» Raw data:
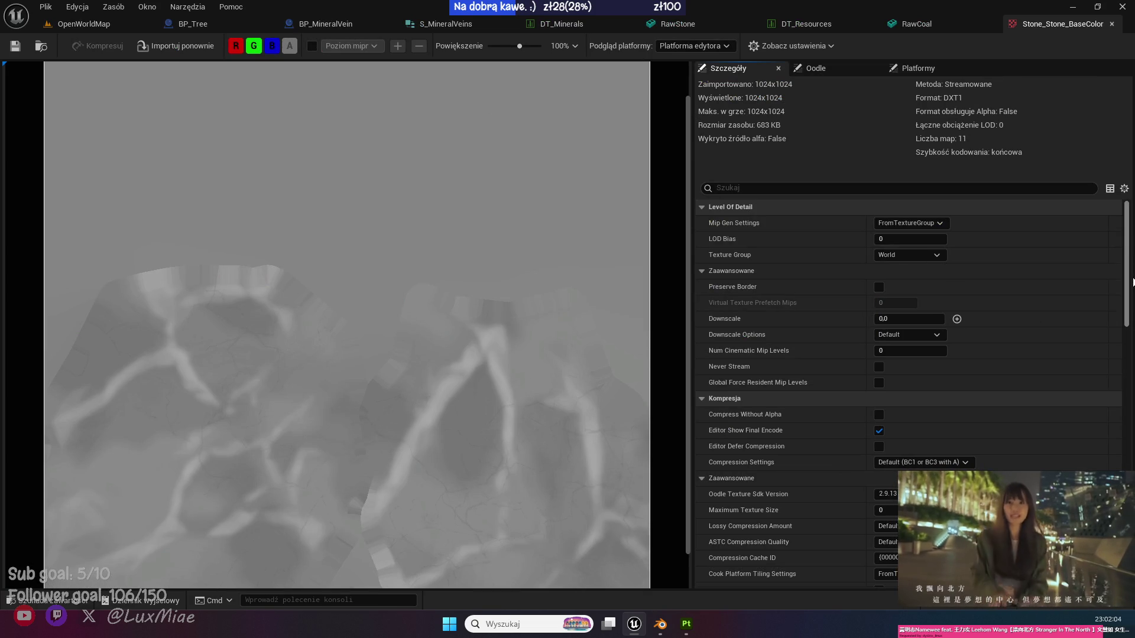
{"action": "scroll", "coordinate": [1123, 246], "scroll_direction": "down", "scroll_amount": 15}
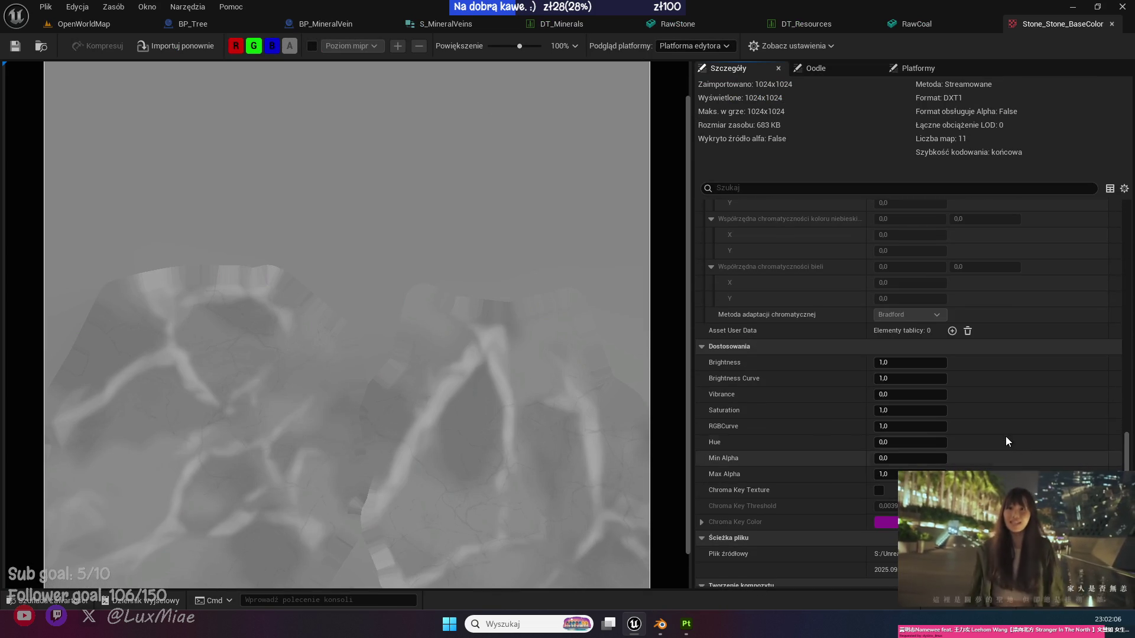
{"action": "left_click_drag", "start_coordinate": [921, 362], "coordinate": [908, 364]}
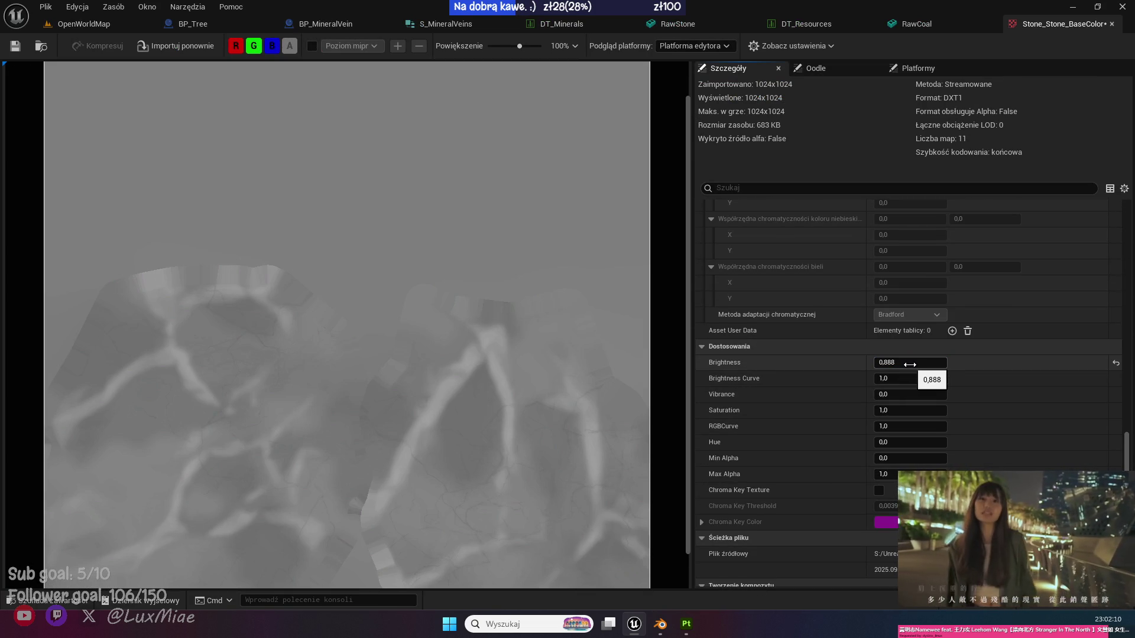
{"action": "left_click", "coordinate": [915, 364]}
{"action": "type", "text": "0,8"}
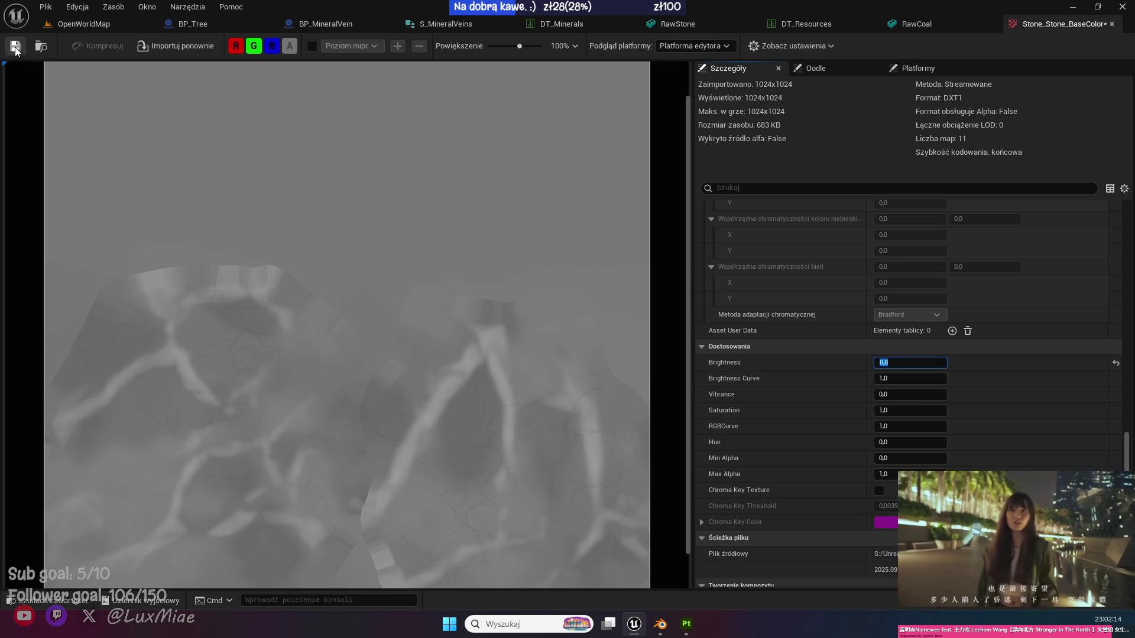
{"action": "left_click", "coordinate": [82, 24]}
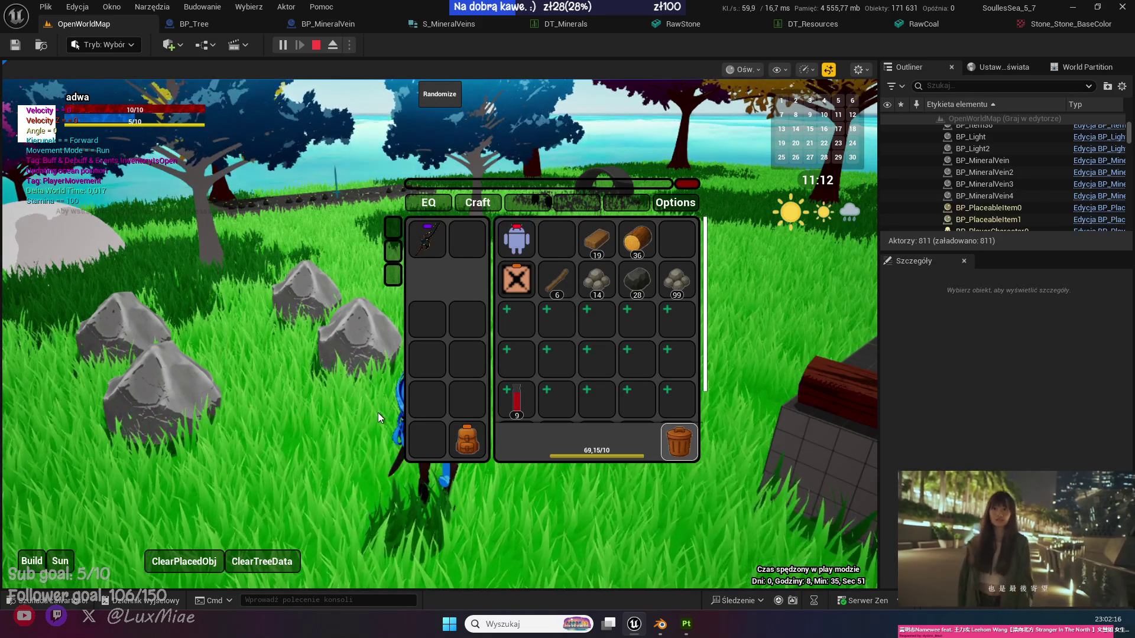
{"action": "left_click", "coordinate": [48, 601]}
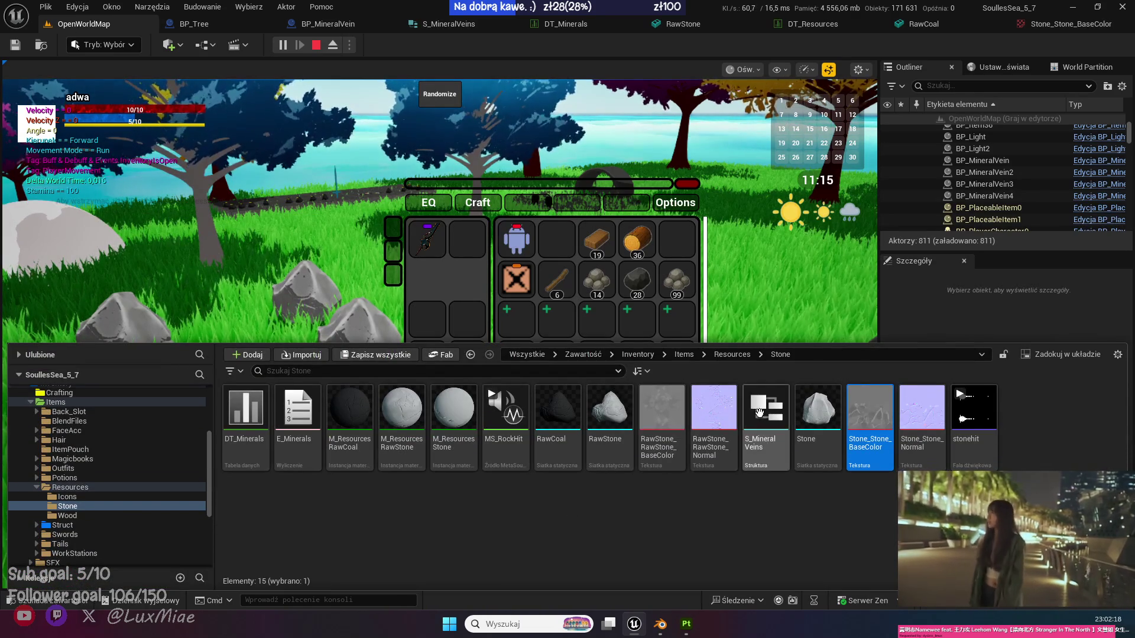
Drag RawStone_RawStone_BaseColor's Brightness down to 0,8 and save the texture.
{"action": "double_click", "coordinate": [661, 414]}
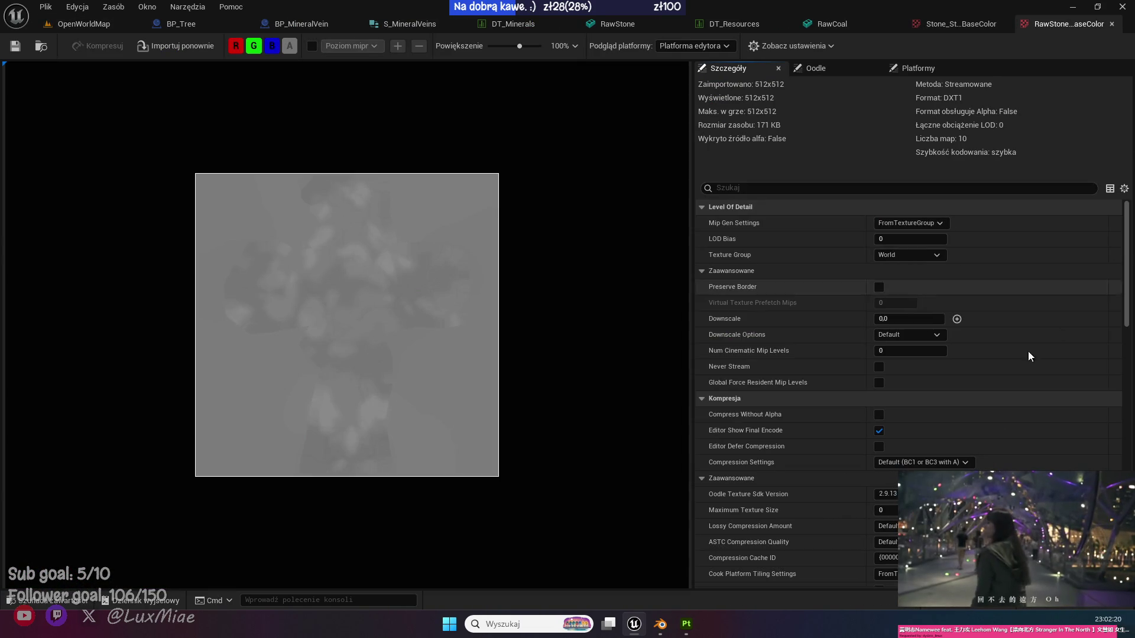
{"action": "scroll", "coordinate": [1064, 300], "scroll_direction": "down", "scroll_amount": 8}
{"action": "scroll", "coordinate": [1017, 437], "scroll_direction": "down", "scroll_amount": 15}
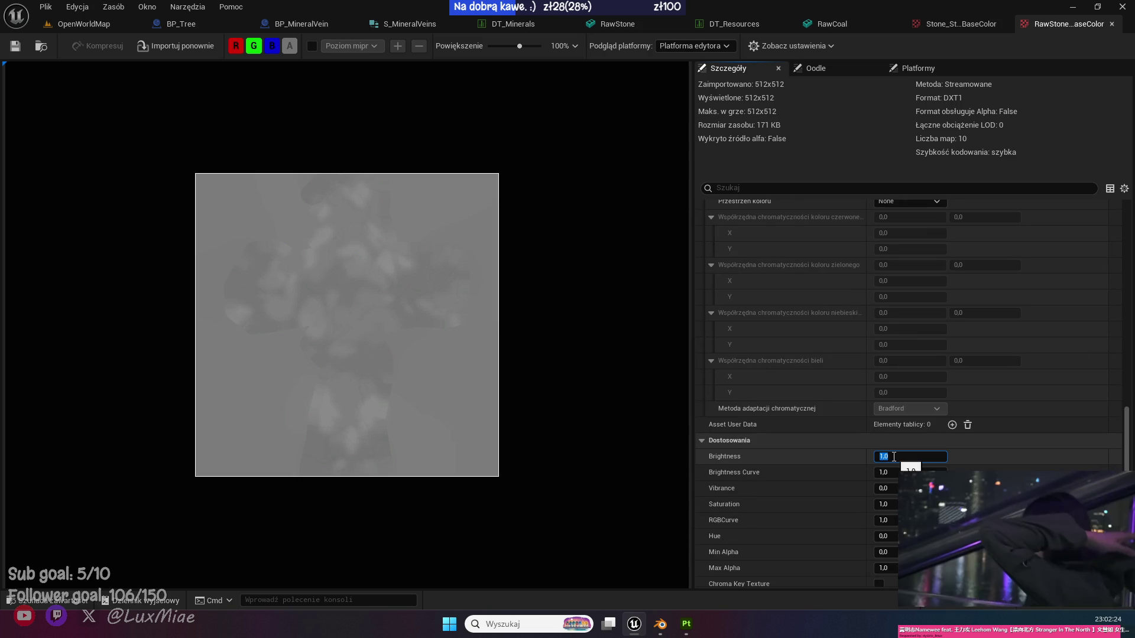
{"action": "left_click_drag", "start_coordinate": [890, 456], "coordinate": [893, 457]}
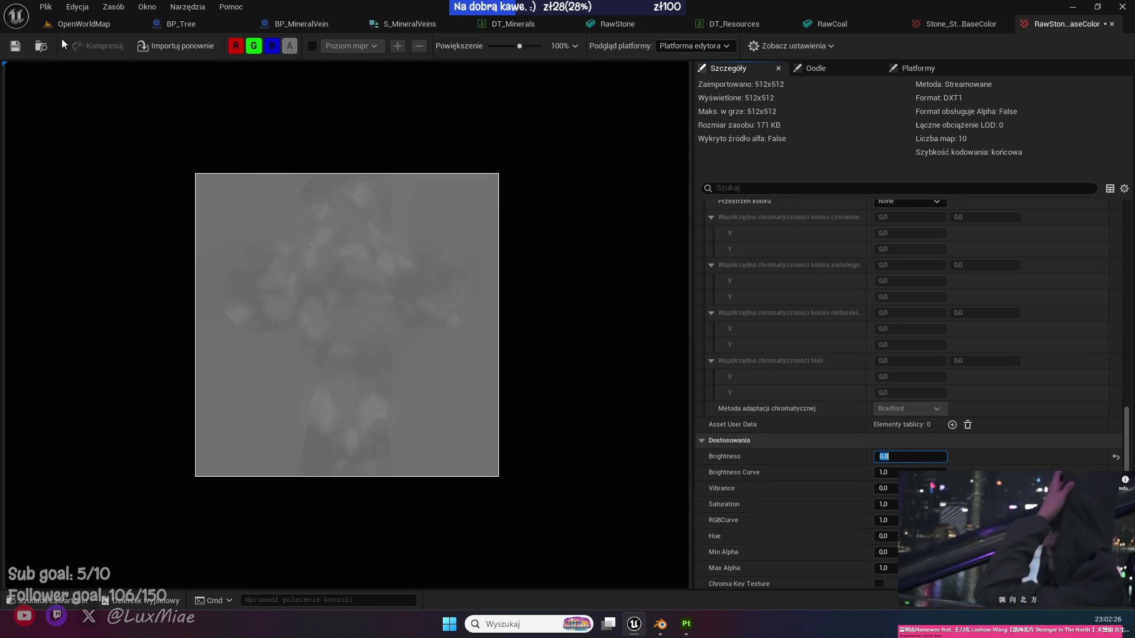
{"action": "left_click", "coordinate": [15, 46]}
{"action": "left_click", "coordinate": [71, 24]}
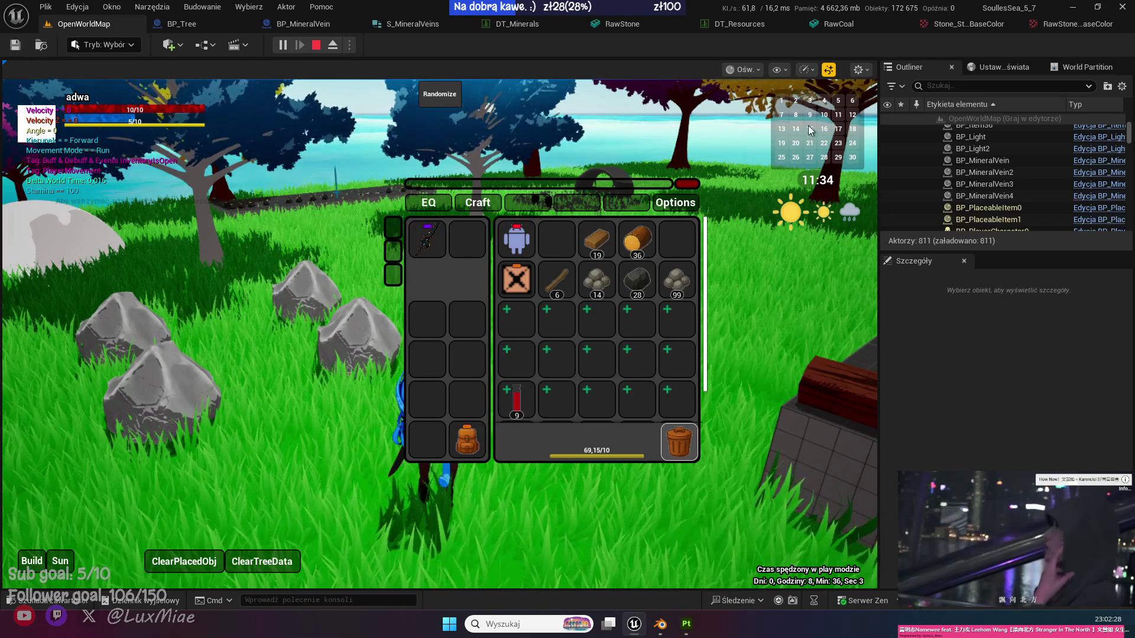
Close the two base colour texture tabs and the RawCoal tab, check the darker rocks, and stop play.
{"action": "middle_click", "coordinate": [966, 24]}
{"action": "middle_click", "coordinate": [966, 24]}
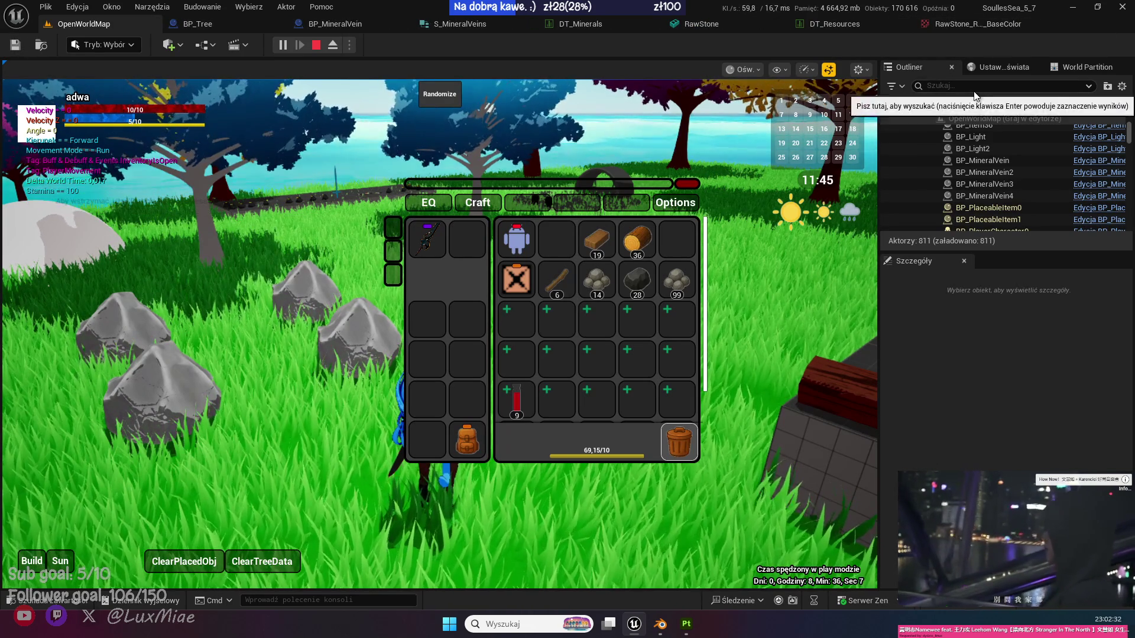
{"action": "middle_click", "coordinate": [969, 24]}
{"action": "left_click", "coordinate": [769, 295]}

» Work instructions: Using the data above, show each line where "scroll" occurs.

» Answer:
{"action": "scroll", "coordinate": [1123, 246], "scroll_direction": "down", "scroll_amount": 15}
{"action": "scroll", "coordinate": [1064, 300], "scroll_direction": "down", "scroll_amount": 8}
{"action": "scroll", "coordinate": [1017, 437], "scroll_direction": "down", "scroll_amount": 15}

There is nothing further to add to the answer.